On July 26, 2012, the Company issued 15,315,316 shares of common stock to Solidor Investments Limited (the, then debenture holder (now transferred to CCM Holdings LLC) in consideration for the restructuring of the obligations under the Senior Debentures (postponing coupon and forgiving default interest obligations) and in exchange for the settlement of outstanding interest on the Debentures of $1,020,000.

 

On March 5, 2013, the Company issued 4,021,380 shares to CCM LLC in full and final satisfaction of an amount of $571,036 (which formed part of a series of small loans which CCM had made available as working capital to the business in March 2011) and in consideration for postponing a portion of the interest payments due.

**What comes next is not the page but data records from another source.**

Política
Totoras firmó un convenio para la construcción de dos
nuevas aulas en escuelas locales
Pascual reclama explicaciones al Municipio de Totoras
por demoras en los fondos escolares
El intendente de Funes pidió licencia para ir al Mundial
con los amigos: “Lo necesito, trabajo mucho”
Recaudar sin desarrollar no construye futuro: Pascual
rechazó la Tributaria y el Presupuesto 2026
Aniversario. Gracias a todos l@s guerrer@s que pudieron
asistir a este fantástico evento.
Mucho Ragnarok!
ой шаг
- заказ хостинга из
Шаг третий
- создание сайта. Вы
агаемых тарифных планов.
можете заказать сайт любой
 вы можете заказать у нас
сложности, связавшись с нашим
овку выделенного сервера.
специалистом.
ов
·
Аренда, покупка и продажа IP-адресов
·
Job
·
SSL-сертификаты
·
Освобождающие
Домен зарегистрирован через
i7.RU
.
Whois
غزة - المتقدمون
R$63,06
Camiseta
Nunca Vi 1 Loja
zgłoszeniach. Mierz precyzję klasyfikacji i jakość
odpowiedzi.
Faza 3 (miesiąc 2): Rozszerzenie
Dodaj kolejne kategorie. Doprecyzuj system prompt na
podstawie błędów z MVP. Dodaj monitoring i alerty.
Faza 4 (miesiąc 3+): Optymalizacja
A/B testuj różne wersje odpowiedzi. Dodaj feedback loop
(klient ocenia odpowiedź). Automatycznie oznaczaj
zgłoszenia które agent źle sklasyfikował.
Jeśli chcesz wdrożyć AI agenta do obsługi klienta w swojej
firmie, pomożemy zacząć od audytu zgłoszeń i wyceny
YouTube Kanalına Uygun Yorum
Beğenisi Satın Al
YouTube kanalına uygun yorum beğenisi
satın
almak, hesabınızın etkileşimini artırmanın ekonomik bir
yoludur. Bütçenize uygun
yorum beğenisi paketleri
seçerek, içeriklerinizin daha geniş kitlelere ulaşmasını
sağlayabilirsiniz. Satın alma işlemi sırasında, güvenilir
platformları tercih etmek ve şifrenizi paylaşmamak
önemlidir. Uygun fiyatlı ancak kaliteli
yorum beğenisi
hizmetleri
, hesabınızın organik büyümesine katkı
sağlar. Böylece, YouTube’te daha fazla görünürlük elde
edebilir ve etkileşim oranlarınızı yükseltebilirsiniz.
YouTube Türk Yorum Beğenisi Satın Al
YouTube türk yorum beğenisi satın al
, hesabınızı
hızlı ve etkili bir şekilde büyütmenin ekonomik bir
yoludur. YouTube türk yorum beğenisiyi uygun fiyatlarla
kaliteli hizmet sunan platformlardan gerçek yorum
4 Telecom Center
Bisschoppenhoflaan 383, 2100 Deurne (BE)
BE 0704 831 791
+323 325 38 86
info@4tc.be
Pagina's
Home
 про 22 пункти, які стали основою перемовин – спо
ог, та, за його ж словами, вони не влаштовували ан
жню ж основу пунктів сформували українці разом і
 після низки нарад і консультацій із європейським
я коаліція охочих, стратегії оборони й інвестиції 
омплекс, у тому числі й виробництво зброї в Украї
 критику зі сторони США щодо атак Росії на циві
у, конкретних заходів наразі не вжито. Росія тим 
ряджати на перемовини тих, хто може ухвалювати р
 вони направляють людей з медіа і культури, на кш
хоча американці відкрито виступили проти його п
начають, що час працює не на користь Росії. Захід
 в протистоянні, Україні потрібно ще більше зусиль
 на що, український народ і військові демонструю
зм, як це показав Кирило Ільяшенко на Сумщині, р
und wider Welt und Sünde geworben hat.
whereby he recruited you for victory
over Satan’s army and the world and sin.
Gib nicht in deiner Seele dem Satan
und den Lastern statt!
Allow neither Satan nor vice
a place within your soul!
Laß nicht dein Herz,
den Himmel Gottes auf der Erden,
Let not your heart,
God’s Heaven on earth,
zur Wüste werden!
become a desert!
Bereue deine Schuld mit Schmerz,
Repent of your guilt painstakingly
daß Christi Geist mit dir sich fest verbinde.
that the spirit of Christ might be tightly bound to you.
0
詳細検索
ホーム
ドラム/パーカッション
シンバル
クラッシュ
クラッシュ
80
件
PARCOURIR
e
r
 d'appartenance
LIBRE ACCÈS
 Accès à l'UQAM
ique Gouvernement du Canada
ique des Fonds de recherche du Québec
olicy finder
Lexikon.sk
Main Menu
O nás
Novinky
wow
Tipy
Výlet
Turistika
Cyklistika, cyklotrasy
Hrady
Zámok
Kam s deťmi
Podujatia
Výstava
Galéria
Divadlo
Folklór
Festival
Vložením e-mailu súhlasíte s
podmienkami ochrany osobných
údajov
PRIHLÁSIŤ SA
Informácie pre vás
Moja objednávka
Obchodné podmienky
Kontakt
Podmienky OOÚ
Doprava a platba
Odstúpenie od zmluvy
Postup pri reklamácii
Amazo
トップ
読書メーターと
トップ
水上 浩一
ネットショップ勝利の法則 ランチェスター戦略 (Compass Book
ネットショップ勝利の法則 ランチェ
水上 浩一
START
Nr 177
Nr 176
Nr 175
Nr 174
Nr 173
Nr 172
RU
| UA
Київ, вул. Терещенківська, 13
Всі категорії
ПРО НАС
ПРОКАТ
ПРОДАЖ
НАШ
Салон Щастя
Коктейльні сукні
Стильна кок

CCM are an affiliate of the Company.

 

On July 24, 2014 the Company issued 142,857 shares of common stock to Core Fund LLP in return for the surrender of warrants to purchase shares of common stock of the Company. These warrants were issued to Core Fund in a financing transaction completed in May 2007. The warrants should have been exchanged for shares in October 2010 as part of the Company’s restructuring efforts. As a result of administrative oversight, these shares were not issued until July 2014.

 

On October 26, 2015 the Company issued 100,000 shares of common stock to one of its directors, Robert Ethrington, in accordance with the terms of his election which provided for these shares of common stock to be issued subject to serving at least one year on the Company’s board.

 

On March 1, 2016, the Company issued 32,346,682 shares of its common stock to CCM Holdings, LLC in extinguishment of $3,558,136 (the redemption premium which accrued under the senior secured debentures).

 

During May through to August 2016, the Company issued 100,000 to each of six members of the Board of Directors for their services performed as directors.

 

In June 2016, the Company issued an aggregate of 112,500 shares valued at $0.093 per share to two individuals for services rendered.

 

As of the date of this quarterly report, the Company has 127,078,395 shares of common stock in issue.